• [CHALLENGE A]
Answer these questions from the bio text, one per line:
(i) In what year did Tom join Trustwave Spiderlabs?
(ii) In which position and department did Deb begin her career?
(iii) In what year did Deb open LXstudios?
• [CHALLENGE B]
Please turn the paragraph of the bio text beginning "Deb is the Owner/Director" into a short bulleted list that keeps its main facts.

• [TEXT BLOCK]
Tom started with technology in 1986 when 8-bit and CP/M was cool <grin>. After a career-ending injury with US Marines Corps., during Gulf War I Era, he dedicated his life to information security. Tom was elected and served with the FBI Infragard program 2002-2004, then founded the OWASP New Jersey Chapter that today includes NYC Metro. In 2007, Tom was appointed by his application security peers to the OWASP Global Board of Directors. Tom was the managing partner of Proactive Risk, which assessed technology, people and process used in finance, e-commerce, oil/gas, power generation/transmission, water, and global enterprise networks, before joining Trustwave Spiderlabs in 2011. Tom is a father of 4 great kids and is a frequent and entertaining speaker at information security conferences and bars around the world ;)
Brewer, Deb
Deb is the Owner/Director of LXstudios Inc, and has provided branding, corporate identity and collateral design solutions to institutional and retail clients for over twenty years. Deb attended Carnegie Mellon University in Pittsburgh, PA on a Fine Arts Scholarship and obtained a bachelor of Fine Arts in Graphic Design with a Minor in Professional Writing. She began her career as a Senior Designer in the Creative Services department at Thomson Financial in Boston, MA. After Thomson, Deb became a partner at Patric Ward Design in Boston, managing accounts such as Janus Institutional, Reebok, Standard & Poor‟s, and Thomson Financial. In 1999, Deb opened LXstudios, providing branding, corporate identity, print collateral, advertising, web, and event support to a wide clients in almost every commercial industry.

• [RECORDS SUPPLIED]
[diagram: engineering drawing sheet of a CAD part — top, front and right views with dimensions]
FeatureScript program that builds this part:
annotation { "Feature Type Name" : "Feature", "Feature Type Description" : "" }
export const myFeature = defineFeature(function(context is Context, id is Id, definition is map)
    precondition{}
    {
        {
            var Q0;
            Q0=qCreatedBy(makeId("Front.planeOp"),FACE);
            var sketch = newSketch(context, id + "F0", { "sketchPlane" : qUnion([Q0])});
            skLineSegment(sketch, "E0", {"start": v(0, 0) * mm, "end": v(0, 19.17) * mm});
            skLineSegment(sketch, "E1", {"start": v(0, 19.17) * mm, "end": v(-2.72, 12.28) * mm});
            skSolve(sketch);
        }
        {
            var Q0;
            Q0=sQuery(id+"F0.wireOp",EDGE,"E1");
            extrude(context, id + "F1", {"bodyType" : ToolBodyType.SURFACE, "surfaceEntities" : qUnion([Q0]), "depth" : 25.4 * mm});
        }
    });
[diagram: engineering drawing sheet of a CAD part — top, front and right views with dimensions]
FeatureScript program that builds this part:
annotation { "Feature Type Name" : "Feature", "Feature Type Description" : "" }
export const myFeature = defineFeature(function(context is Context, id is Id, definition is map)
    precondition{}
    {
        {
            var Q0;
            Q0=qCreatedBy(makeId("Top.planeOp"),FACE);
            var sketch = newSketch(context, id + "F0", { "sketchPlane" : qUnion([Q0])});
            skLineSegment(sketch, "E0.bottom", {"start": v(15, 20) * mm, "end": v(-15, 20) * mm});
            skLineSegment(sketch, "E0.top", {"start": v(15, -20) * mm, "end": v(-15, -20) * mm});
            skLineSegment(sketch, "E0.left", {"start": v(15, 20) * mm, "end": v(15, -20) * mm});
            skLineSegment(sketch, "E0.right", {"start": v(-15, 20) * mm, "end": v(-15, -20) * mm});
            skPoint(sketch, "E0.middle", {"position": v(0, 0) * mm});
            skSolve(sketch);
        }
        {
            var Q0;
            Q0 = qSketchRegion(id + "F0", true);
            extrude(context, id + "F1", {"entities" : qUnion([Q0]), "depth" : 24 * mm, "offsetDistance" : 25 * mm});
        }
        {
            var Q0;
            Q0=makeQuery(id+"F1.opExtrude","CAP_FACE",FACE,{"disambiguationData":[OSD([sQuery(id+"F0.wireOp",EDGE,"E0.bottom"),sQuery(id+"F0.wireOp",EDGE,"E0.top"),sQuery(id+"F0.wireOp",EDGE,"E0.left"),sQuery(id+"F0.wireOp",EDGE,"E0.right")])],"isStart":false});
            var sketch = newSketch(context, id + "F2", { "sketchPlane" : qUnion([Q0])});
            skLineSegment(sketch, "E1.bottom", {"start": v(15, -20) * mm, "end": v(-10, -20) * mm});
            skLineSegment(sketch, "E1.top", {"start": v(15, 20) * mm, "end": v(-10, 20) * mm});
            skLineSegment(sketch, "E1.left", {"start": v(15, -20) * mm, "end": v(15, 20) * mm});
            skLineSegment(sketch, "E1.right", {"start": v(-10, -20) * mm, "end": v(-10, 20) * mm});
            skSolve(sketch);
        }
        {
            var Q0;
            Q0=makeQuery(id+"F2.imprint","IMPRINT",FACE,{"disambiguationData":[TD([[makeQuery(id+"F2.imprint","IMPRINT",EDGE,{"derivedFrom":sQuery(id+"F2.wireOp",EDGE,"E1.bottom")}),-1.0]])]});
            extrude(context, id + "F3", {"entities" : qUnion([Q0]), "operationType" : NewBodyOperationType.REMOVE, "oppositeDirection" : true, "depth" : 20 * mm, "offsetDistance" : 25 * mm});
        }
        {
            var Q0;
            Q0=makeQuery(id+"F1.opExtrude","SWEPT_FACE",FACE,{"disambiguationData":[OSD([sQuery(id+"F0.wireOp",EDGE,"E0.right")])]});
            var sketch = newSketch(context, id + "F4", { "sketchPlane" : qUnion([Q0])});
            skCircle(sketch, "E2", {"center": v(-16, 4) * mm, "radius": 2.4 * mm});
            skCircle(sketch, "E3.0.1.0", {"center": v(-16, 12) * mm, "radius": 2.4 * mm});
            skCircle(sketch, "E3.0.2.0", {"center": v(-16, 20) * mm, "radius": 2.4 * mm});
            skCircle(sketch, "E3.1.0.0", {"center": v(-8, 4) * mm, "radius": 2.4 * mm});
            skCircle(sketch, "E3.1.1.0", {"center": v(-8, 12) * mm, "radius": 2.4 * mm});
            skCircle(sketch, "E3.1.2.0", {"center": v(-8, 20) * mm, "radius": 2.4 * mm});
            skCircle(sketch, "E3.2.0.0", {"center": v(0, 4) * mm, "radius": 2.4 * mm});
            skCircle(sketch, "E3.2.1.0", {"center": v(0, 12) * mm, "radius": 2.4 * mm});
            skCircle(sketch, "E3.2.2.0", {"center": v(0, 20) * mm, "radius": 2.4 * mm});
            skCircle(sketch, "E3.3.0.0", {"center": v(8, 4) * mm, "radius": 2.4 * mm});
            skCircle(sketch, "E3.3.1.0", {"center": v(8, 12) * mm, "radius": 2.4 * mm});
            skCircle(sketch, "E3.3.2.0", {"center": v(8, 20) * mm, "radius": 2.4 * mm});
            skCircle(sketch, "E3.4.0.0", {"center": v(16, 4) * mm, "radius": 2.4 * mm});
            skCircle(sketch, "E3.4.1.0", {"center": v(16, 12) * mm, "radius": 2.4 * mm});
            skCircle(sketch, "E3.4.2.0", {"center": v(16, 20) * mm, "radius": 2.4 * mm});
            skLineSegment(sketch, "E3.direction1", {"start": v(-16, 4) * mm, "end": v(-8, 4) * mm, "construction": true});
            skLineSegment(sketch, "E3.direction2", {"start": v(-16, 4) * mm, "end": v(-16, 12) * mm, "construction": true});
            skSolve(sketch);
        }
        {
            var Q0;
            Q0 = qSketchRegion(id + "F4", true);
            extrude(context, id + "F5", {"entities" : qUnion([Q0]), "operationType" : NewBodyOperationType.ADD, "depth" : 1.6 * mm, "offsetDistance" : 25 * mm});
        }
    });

• [SOLUTION A]
(i) 2011
(ii) Senior Designer in the Creative Services department at Thomson Financial in Boston, MA
(iii) 1999

• [SOLUTION B]
- Owner/Director of LXstudios Inc, providing branding, corporate identity and collateral design to institutional and retail clients for over twenty years
- Attended Carnegie Mellon University in Pittsburgh, PA on a Fine Arts Scholarship; earned a bachelor of Fine Arts in Graphic Design with a Minor in Professional Writing
- Began as a Senior Designer in the Creative Services department at Thomson Financial in Boston, MA
- Became a partner at Patric Ward Design in Boston, managing accounts such as Janus Institutional, Reebok, Standard & Poor‟s, and Thomson Financial
- Opened LXstudios in 1999, offering branding, corporate identity, print collateral, advertising, web, and event support to clients in almost every commercial industry